By talking about ‘Hearts and Hands,’ your students will have a chance to work through themes like friendship, deception, and criminality. They will also gain more insight into the story’s characters and O. Henry’s remarkable craft. The discussion questions in this lesson will guide your students in talking about the story together.

Questions About Characters

Here, you will find questions designed to help students make sense of the different characters in the story.

  • What do you think of Miss Fairchild as a character? What personality traits stand out the most about her, and what seems to motivate most of her interests and behavior?
  • What seem to be Mr.

    Easton’s most salient character traits, and why?

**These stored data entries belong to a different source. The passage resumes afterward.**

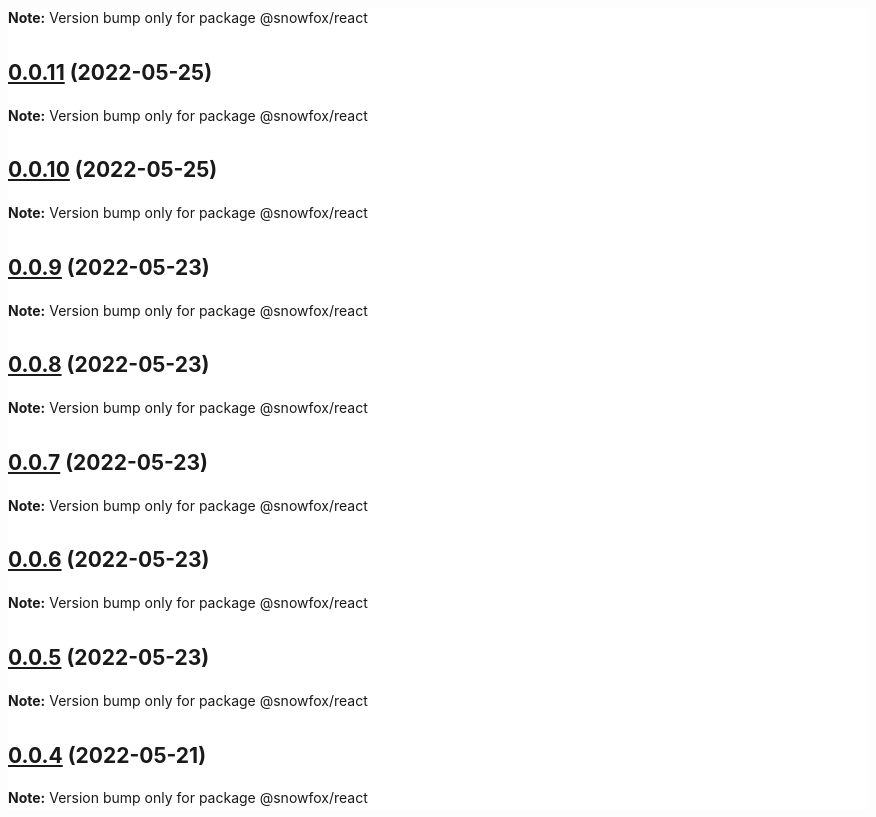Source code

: **Note:** Version bump only for package @snowfox/react

## [0.0.11](https://github.com/CKGrafico/snowfox/compare/v0.0.10...v0.0.11) (2022-05-25)

**Note:** Version bump only for package @snowfox/react

## [0.0.10](https://github.com/CKGrafico/snowfox/compare/v0.0.9...v0.0.10) (2022-05-25)

**Note:** Version bump only for package @snowfox/react

## [0.0.9](https://github.com/CKGrafico/snowfox/compare/v0.0.8...v0.0.9) (2022-05-23)

**Note:** Version bump only for package @snowfox/react

## [0.0.8](https://github.com/CKGrafico/snowfox/compare/v0.0.7...v0.0.8) (2022-05-23)

**Note:** Version bump only for package @snowfox/react

## [0.0.7](https://github.com/CKGrafico/snowfox/compare/v0.0.6...v0.0.7) (2022-05-23)

**Note:** Version bump only for package @snowfox/react

## [0.0.6](https://github.com/CKGrafico/snowfox/compare/v0.0.5...v0.0.6) (2022-05-23)

**Note:** Version bump only for package @snowfox/react

## [0.0.5](https://github.com/CKGrafico/snowfox/compare/v0.0.4...v0.0.5) (2022-05-23)

**Note:** Version bump only for package @snowfox/react

## [0.0.4](https://github.com/CKGrafico/snowfox/compare/v0.0.3...v0.0.4) (2022-05-21)

**Note:** Version bump only for package @snowfox/react
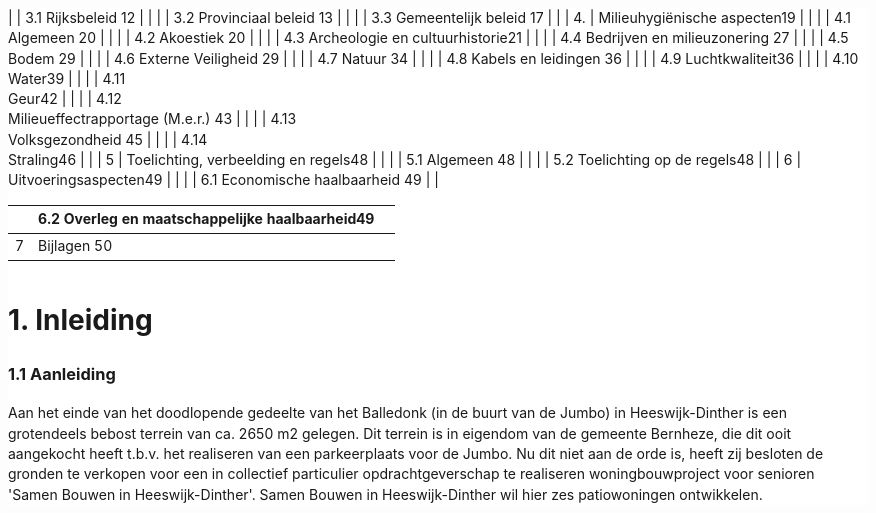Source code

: |    | 3.1 Rijksbeleid 12                         |  |
|    | 3.2 Provinciaal beleid 13                  |  |
|    | 3.3 Gemeentelijk beleid 17                 |  |
| 4. | Milieuhygiënische aspecten19               |  |
|    | 4.1 Algemeen 20                            |  |
|    | 4.2 Akoestiek 20                           |  |
|    | 4.3 Archeologie en cultuurhistorie21       |  |
|    | 4.4 Bedrijven en milieuzonering 27         |  |
|    | 4.5 Bodem 29                               |  |
|    | 4.6 Externe Veiligheid 29                  |  |
|    | 4.7 Natuur 34                              |  |
|    | 4.8 Kabels en leidingen 36                 |  |
|    | 4.9 Luchtkwaliteit36                       |  |
|    | 4.10 Water39                               |  |
|    | 4.11<br>Geur42                             |  |
|    | 4.12<br>Milieueffectrapportage (M.e.r.) 43 |  |
|    | 4.13<br>Volksgezondheid 45                 |  |
|    | 4.14<br>Straling46                         |  |
| 5  | Toelichting, verbeelding en regels48       |  |
|    | 5.1 Algemeen 48                            |  |
|    | 5.2 Toelichting op de regels48             |  |
| 6  | Uitvoeringsaspecten49                      |  |
|    | 6.1 Economische haalbaarheid 49            |  |

|   | 6.2 Overleg en maatschappelijke haalbaarheid49 |  |
|---|------------------------------------------------|--|
| 7 | Bijlagen 50                                    |  |

# **1. Inleiding**

### **1.1 Aanleiding**

Aan het einde van het doodlopende gedeelte van het Balledonk (in de buurt van de Jumbo) in Heeswijk-Dinther is een grotendeels bebost terrein van ca. 2650 m2 gelegen. Dit terrein is in eigendom van de gemeente Bernheze, die dit ooit aangekocht heeft t.b.v. het realiseren van een parkeerplaats voor de Jumbo. Nu dit niet aan de orde is, heeft zij besloten de gronden te verkopen voor een in collectief particulier opdrachtgeverschap te realiseren woningbouwproject voor senioren 'Samen Bouwen in Heeswijk-Dinther'. Samen Bouwen in Heeswijk-Dinther wil hier zes patiowoningen ontwikkelen.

  • What is the historical nature of the relationship between Miss Fairchild and Mr. Easton? Describe how the two characters know each other and why it has been so long since they have seen each other.
  • What stands out to you over the course of the story about how the characters talk to one another? What, if any, clues do you find in their conversation to indicate that maybe things are not what they seem?
  • Talk about the behavior of the man who is handcuffed to Mr. Easton. How would you describe him as a character? What stands out most about him?
  • What is the role of the minor characters in this story, primarily the other passengers on the train? How do they contribute to the plot, and what do we learn from and about them?
  • How are Miss Fairchild and Mr.

    Easton similar to and different from each other? How does your opinion about this question change as the story unfolds?

  • What do you think leads Miss Fairchild to be naive about her friend? How does this impact your own opinion about her?

Questions About Plot

These questions will help your students work through the story’s intricate plot together.

  • What is the relationship between the setting and the plot of this story? Why do you think it might be relevant to have the story take place on the train?
  • What is counterfeiting? What role does the concept of counterfeit play in the plot of this story?
  • What do you see as the most important problems or conflicts that drive the plot of this story overall, and how do they get addressed or resolved?
  • Once you get to the ending of the story, describe whether or not you saw this twist coming and why. How does it make you feel as a reader?
  • What other stories does this one remind you of on the level of plot, and why? How does making this connection help you better understand this story?

Questions About Themes

Finally, this section offers questions oriented toward helping students make sense of the themes in the story.

  • What do you see as the most salient theme in this story, and why? What seems to be O.

    Henry’s opinion about this theme? Do you agree or disagree, and why?

  • What does this story seem to be saying about friendship, and what do you think about this message?
  • Discuss the theme of deception in this story. What do you think the story has to say about deception, and what is your reaction to the way this theme is addressed?
  • What use does O. Henry make of symbolism in this story? Talk about a few different symbols you can identify and how these symbols help you understand the themes and messages of the tale.
  • How do the thematic undertones of this story relate to themes in other O. Henry stories you have read?